Weekday News Wrap: Monday, June 11, 2012
- A four-member delegation from the ICC in Libya, who went to meet with Saif al-Islam Gaddafi, has been detained by Libyan authorities after one of the lawyers, Melinda Taylor, was found allegedly carrying suspicious documents.
- Syrian government forces renewed their attacks on Homs, killing at least 35.
- Protesters in Chile rallied against a documentary honoring Augusto Pinochet.
- The world’s newest country, South Sudan, struggles to open embassies, with only about a dozen open to this point.
- After a blast that killed women and children over the weekend, NATO has vowed not to launch air raids near homes in Afghanistan.
- In response to the US’ offering millions of dollars for information leading to the capture of al-Shabaab, leaders of the group have offered chickens and camels for information about Barack Obama and Hillary Clinton.
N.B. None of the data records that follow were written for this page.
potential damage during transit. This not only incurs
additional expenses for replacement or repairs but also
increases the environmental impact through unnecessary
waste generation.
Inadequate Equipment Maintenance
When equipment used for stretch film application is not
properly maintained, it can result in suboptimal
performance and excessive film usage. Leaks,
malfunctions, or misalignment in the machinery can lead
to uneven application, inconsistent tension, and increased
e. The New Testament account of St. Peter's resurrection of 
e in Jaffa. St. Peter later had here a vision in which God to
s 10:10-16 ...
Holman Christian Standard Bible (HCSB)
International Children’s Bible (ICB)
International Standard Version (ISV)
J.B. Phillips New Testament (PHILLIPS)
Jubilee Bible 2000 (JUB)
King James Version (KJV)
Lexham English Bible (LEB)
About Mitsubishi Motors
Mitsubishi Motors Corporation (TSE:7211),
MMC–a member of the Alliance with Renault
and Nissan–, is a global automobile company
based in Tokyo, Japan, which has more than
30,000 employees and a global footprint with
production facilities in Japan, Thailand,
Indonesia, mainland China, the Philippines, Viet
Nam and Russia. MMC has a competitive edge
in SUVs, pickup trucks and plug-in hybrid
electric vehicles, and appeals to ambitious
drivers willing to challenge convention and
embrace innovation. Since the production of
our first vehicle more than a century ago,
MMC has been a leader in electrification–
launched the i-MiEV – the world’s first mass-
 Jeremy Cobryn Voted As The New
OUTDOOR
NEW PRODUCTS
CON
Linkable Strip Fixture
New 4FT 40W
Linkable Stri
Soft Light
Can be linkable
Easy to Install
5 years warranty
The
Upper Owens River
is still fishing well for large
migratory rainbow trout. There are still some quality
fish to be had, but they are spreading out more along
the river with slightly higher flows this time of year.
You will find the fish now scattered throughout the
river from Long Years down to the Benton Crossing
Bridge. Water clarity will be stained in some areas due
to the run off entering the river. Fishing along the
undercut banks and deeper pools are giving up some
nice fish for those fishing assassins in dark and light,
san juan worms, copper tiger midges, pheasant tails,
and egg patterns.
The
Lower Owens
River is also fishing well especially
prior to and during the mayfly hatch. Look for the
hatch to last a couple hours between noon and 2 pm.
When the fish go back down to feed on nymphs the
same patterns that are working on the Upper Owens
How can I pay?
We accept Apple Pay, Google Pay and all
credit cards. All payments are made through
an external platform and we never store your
- The Eurozone has agreed to lend Spain up to 100 billion euros to shore up its banks and avoid a deeper financial crisis.
- China has plans to launch a new manned spacecraft later this month.
- Foreign Policy in Focus offers an analysis that the ratification of the UN Convention on the Law of the Sea in the US faces unsettled waters.
- Serbia’s foreign minister, Vuk Jeremic, has been elected as the UN General Assembly’s new president.
- The WTO Dispute Settlement Body has issued a Panel Report in a case brought by China against US anti-dumping measures on shrimp and diamond sawblades from China. A brief summary is here.
- The state of emergency has had to be declared in certain parts of Myanmar after sectarian violence over the weekend.
- The International Air Transport Association has called on the EU to defuse the row over the inclusion of aviation in its ETS.
- The UK’s Foreign Secretary, William Hague, refuses to rule out military intervention in Syria, comparing the situation to 1990s Bosnia.